If you are after traditional ambience and old-style luxury, look elsewhere. If, however, hip is what you are after (and the letters ISDN mean something to you), then the Morgan is the place for you. Each room has distinct and stylish decor - lots of creams and whites contrasted with solid reds and blues, all topped off with original works by the Irish artist Siobhan McDonald. The rooms are bright but the public spaces are understated - actually the corridors are so dark that you could easily get lost, and the lobby so dimly lit that you could easily walk past thinking the place was closed.
The recent addition of the Morgan Bar to the lobby area provides a stylish and convenient alternative to the plethora of 'traditional' Irish pubs up and down Temple Bar. The clientele on a weekend night was late 20s and up, and a doorman keeps the stags and hens out. The music does go on till late so early-to-bed types might want to request a room on the other side of the establishment.
The Temple Bar is Dublin's rejuvenated self-proclaimed 'cultural quarter' - attracting arty types and party-goers in equal measure. Once a run-down clutter of warehouses - complete with artists squatting in residence - the area has been transformed into a pedestrian strip with pubs, cafes, hotels, and shops.
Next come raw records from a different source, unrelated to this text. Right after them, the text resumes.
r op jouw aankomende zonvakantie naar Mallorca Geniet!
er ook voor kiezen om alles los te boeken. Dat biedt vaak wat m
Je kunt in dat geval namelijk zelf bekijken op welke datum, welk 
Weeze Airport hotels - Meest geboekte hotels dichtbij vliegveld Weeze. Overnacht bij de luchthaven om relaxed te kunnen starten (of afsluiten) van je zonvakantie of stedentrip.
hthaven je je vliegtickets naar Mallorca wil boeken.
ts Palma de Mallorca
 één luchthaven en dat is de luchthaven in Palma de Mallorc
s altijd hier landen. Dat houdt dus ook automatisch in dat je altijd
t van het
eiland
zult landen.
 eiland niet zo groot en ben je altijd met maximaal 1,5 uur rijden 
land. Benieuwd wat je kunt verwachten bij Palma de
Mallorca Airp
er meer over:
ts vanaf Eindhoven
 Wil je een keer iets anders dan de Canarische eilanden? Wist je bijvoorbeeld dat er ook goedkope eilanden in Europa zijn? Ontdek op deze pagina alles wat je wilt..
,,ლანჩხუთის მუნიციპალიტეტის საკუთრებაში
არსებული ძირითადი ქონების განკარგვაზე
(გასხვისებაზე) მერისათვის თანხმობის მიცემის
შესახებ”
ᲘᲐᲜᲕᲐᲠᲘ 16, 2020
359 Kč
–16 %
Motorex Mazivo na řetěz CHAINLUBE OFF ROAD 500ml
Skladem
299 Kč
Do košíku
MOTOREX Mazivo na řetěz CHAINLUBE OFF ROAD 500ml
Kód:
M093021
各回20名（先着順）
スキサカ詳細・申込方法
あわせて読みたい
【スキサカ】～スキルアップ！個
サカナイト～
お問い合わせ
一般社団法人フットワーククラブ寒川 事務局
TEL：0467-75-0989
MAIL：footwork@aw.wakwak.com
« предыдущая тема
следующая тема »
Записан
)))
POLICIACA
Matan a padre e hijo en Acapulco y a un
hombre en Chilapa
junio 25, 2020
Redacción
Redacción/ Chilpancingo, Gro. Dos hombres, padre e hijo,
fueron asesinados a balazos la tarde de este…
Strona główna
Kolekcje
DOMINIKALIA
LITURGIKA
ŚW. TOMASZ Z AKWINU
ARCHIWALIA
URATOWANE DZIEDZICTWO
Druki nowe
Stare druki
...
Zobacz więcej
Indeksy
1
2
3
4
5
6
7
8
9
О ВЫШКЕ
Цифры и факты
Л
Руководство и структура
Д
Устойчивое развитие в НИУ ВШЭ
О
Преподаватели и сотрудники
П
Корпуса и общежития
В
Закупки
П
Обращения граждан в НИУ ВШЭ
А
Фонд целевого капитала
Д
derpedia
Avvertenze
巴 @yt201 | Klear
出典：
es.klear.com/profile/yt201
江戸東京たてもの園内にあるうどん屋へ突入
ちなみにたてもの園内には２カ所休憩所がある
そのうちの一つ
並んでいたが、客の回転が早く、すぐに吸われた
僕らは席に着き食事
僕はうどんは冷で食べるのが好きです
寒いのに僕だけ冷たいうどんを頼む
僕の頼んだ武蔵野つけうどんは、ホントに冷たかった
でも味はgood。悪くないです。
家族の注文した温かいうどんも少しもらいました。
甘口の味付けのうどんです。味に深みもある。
Dublin's main tourist attractions (the castle, Trinity College, the river, museums) are within walking distance and so is the shopping district around Grafton Street.
Breakfast is extra (around 17 Euro per person) but worth it just to see how a thumping bar can be transformed in a few hours into a mellow breakfast area (and maybe for the fresh juices and smoothies to put the pep back in your step after a late night).